[MATERIAL FOR THE TASK]:
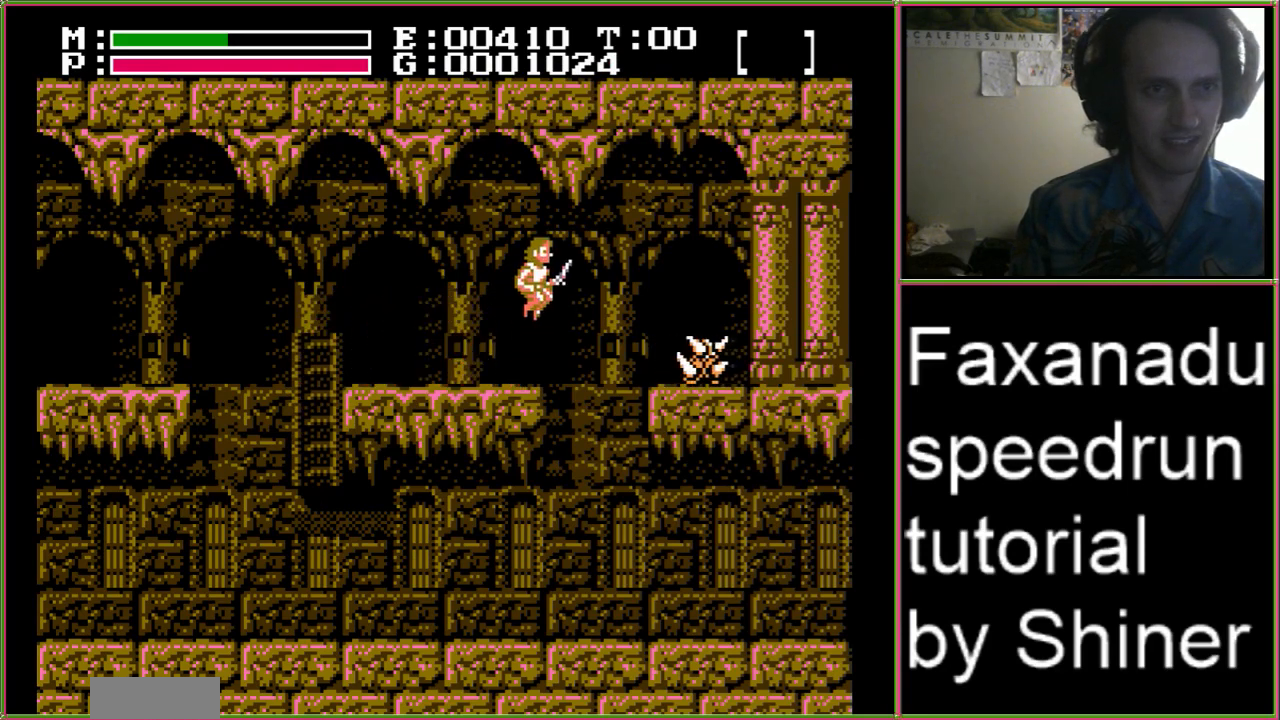
{"buttons": ["DPAD_UP", "DPAD_RIGHT"], "events": [[67, "A", "up"], [467, "DPAD_UP", "down"]]}
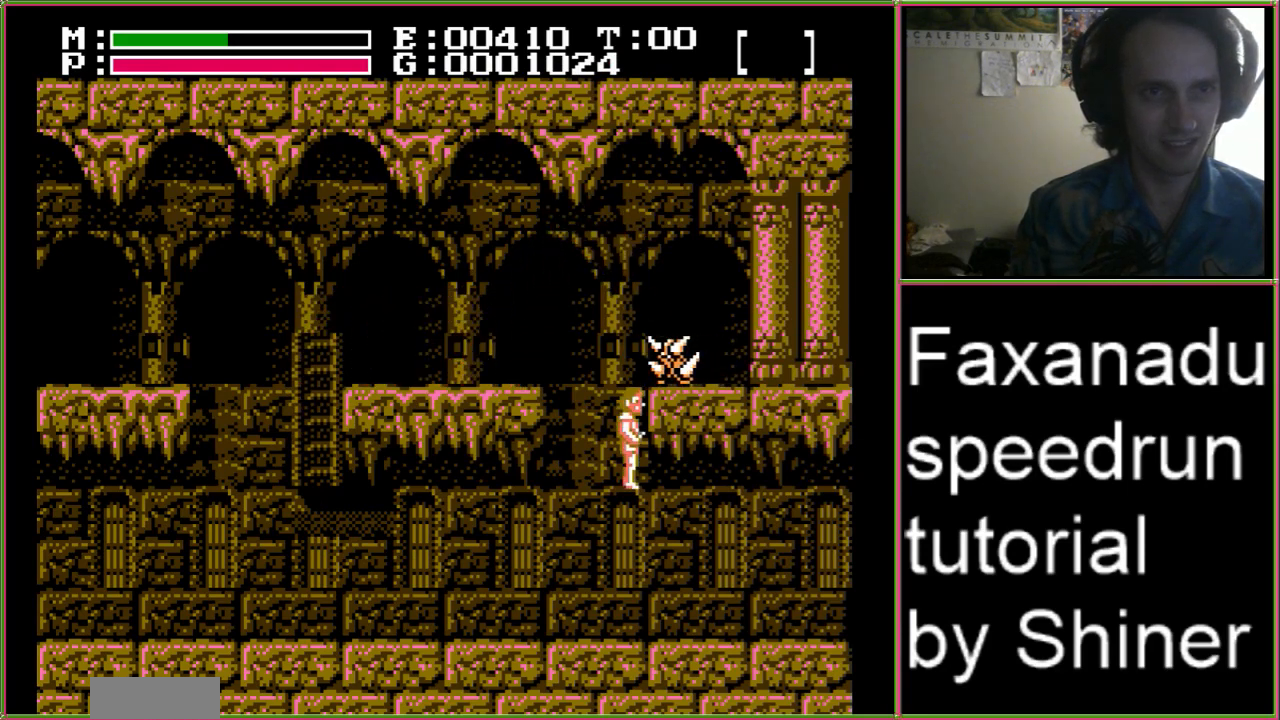
{"buttons": ["DPAD_LEFT"], "events": [[100, "DPAD_RIGHT", "up"], [233, "DPAD_UP", "up"], [400, "DPAD_LEFT", "down"]]}
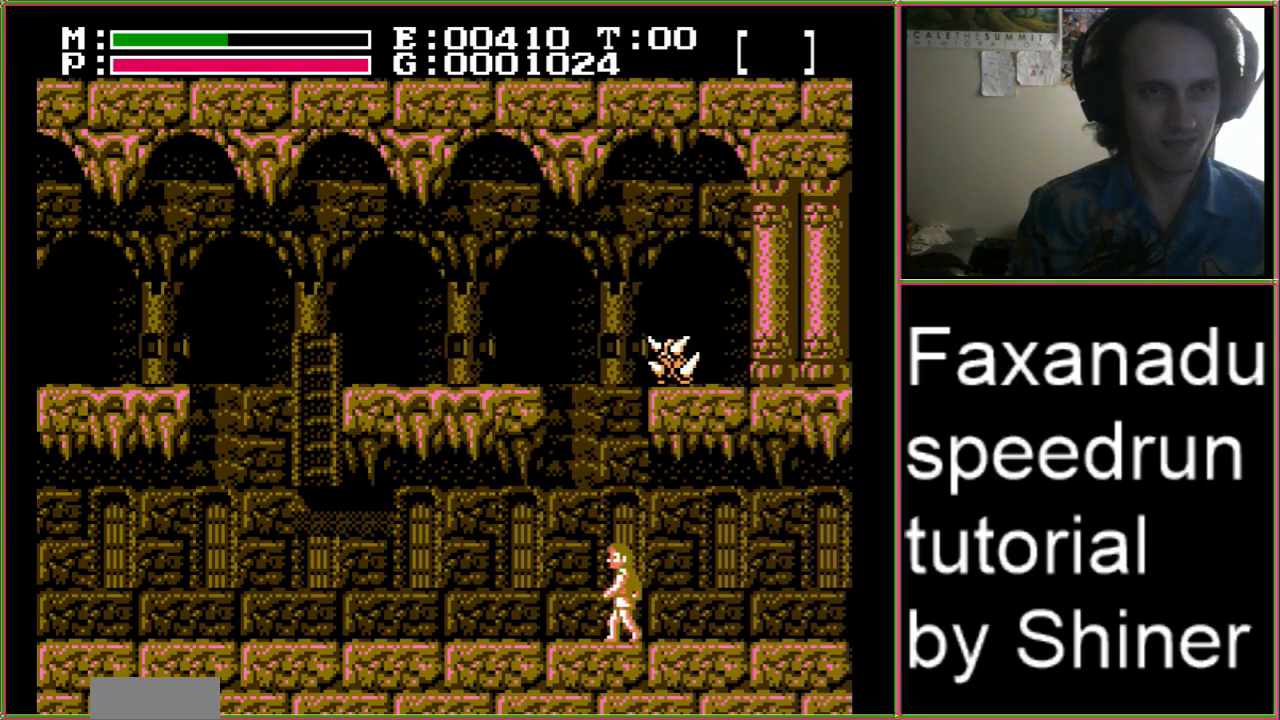
{"buttons": ["DPAD_LEFT"], "events": []}
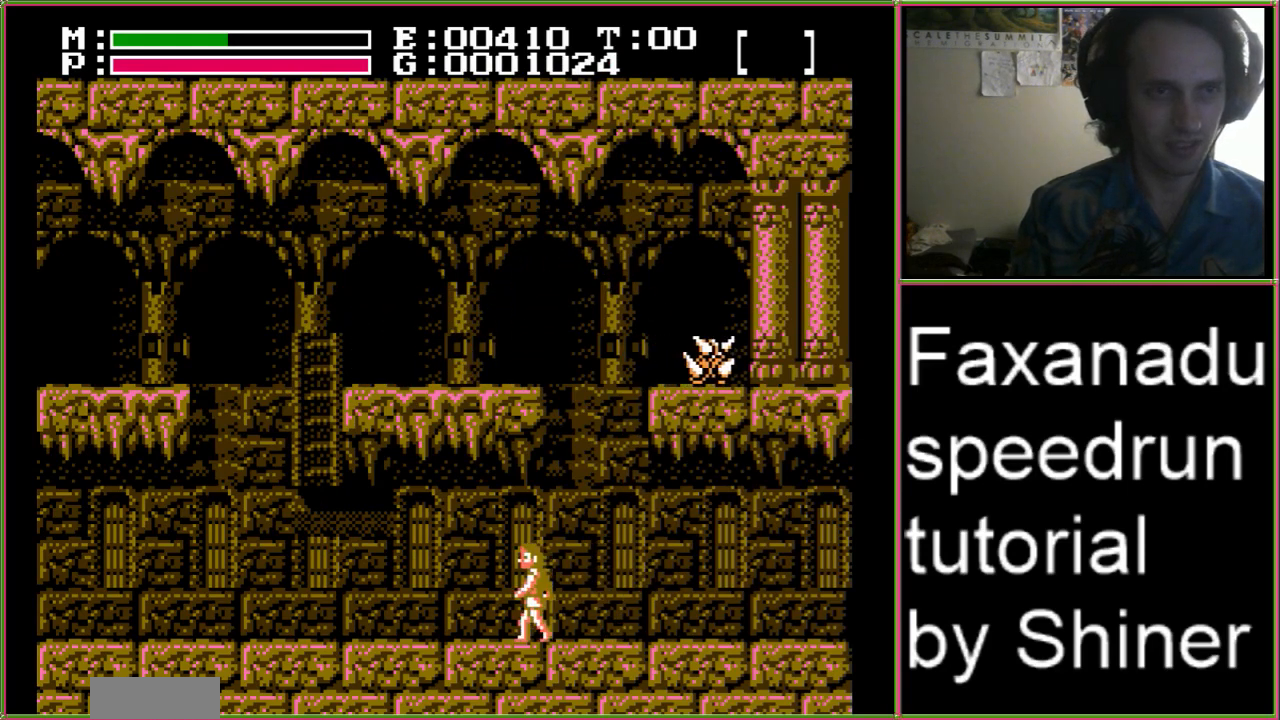
{"buttons": ["DPAD_LEFT"], "events": []}
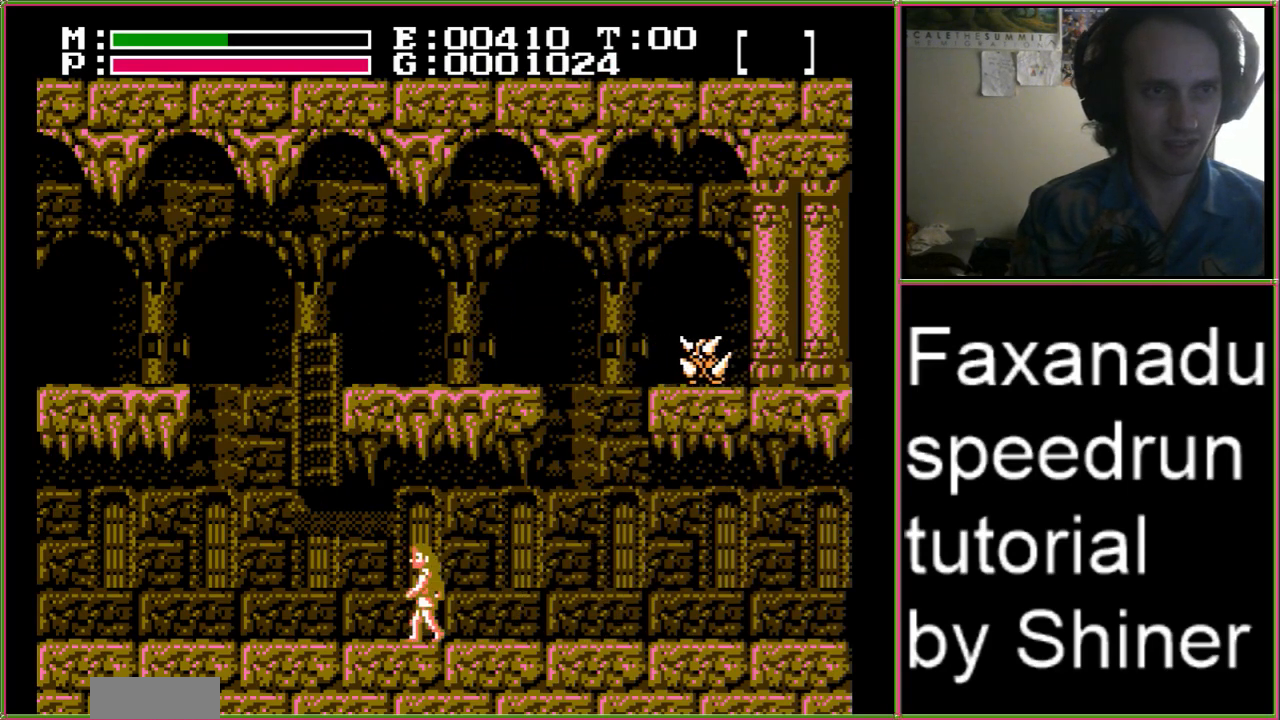
{"buttons": ["DPAD_UP"], "events": [[167, "A", "down"], [367, "DPAD_UP", "down"], [400, "A", "up"], [433, "DPAD_LEFT", "up"]]}
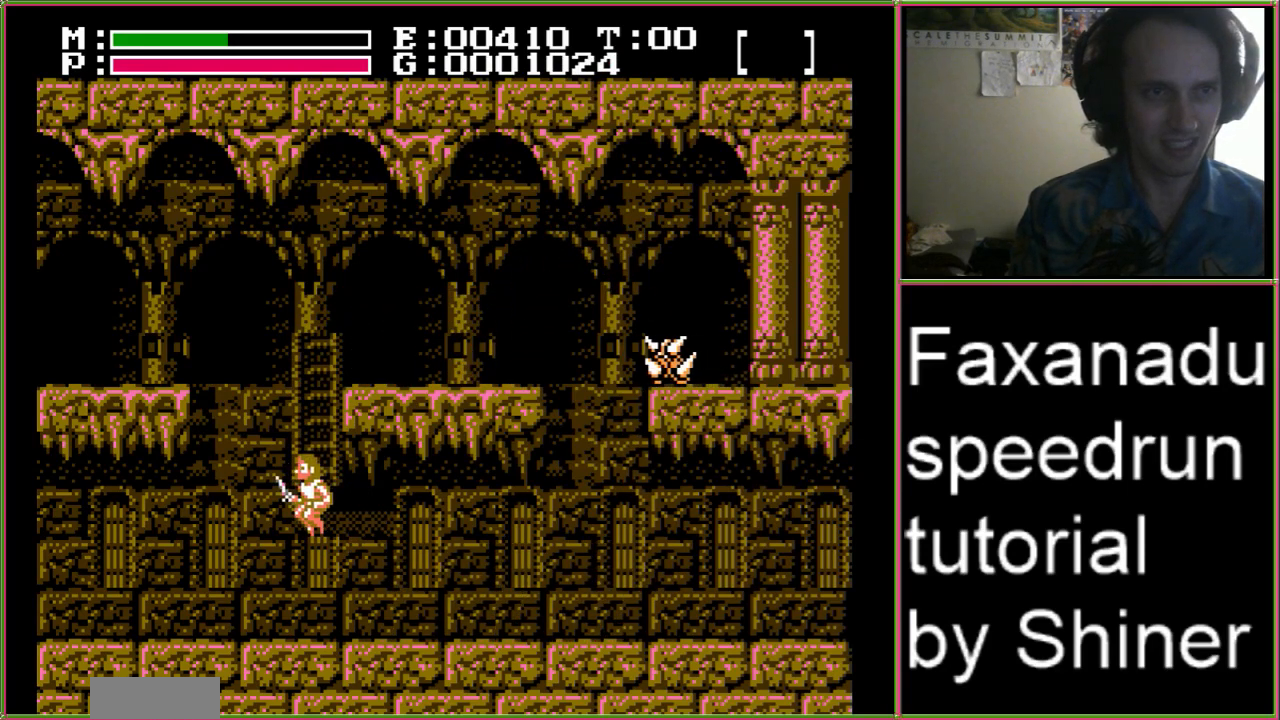
{"buttons": ["DPAD_UP"], "events": []}
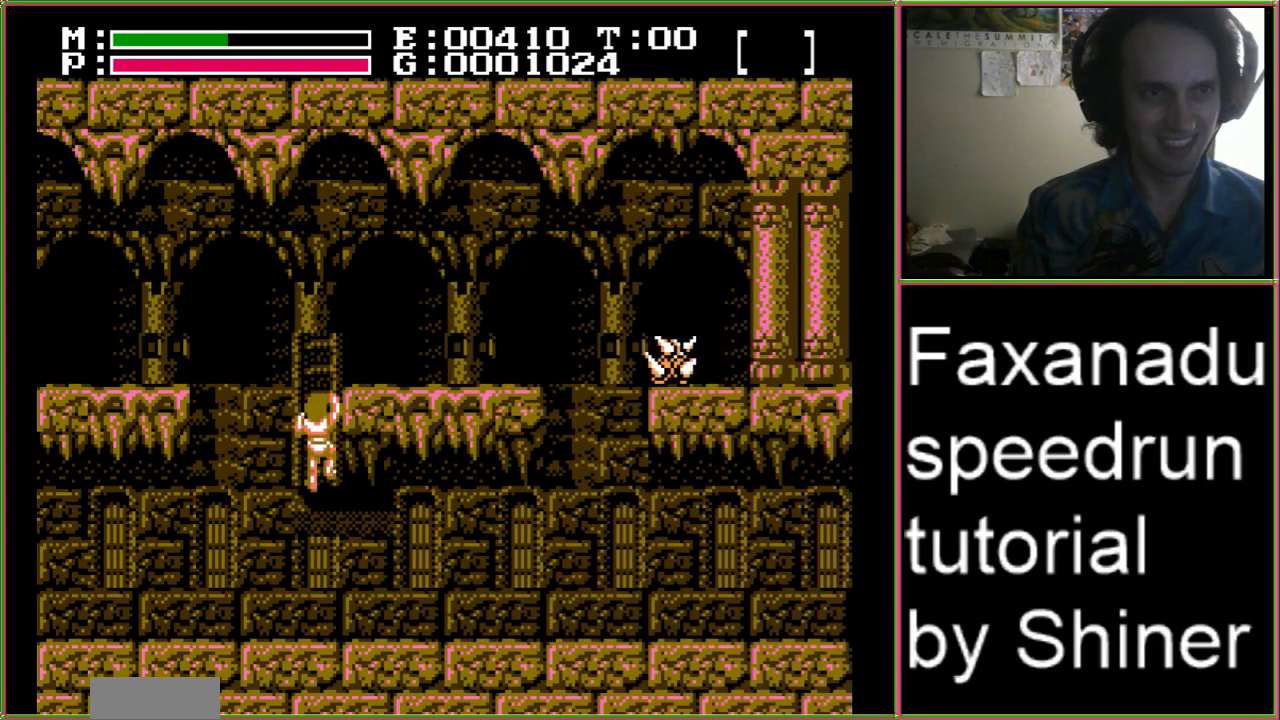
{"buttons": ["DPAD_UP", "DPAD_RIGHT"], "events": [[300, "DPAD_RIGHT", "down"]]}
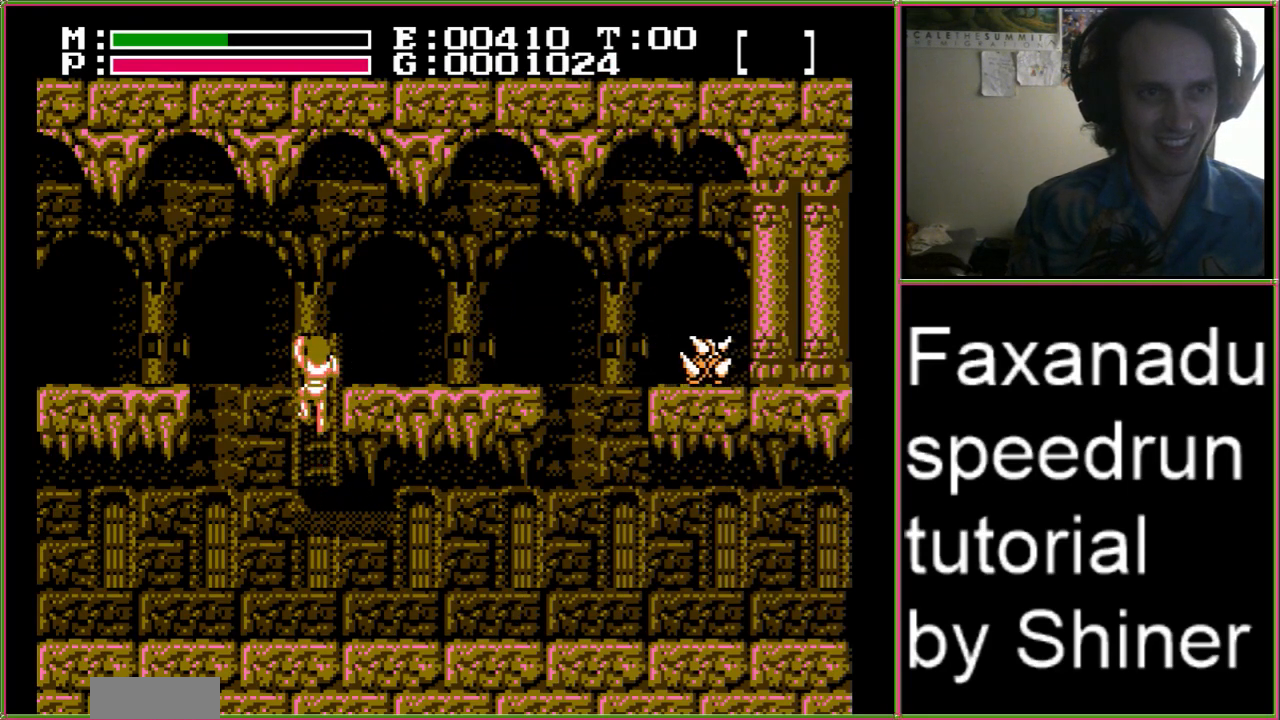
{"buttons": ["DPAD_UP", "DPAD_RIGHT"], "events": []}
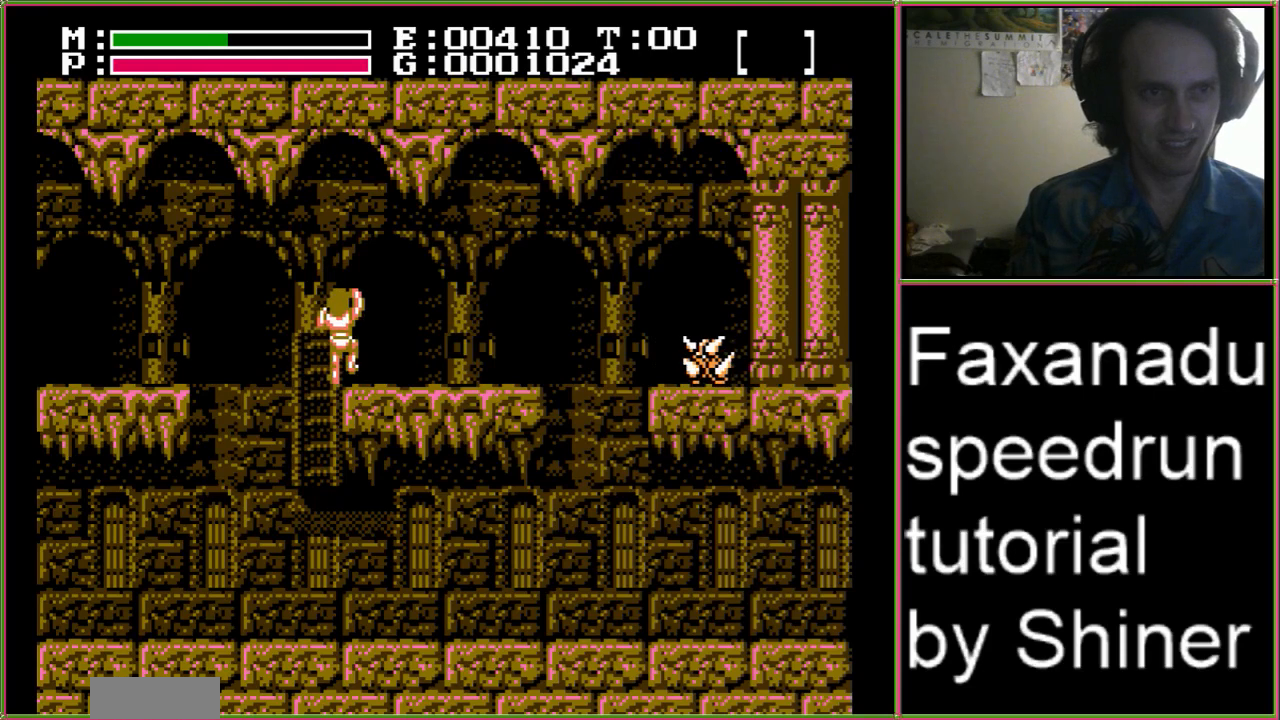
{"buttons": ["DPAD_RIGHT"], "events": [[33, "DPAD_UP", "up"]]}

[WORK TASK]:
Line by line, check the material above for the word "down", then give the number of lines that hold it and nothing else.

[ANSWER TO THIS PROBLEM]:
4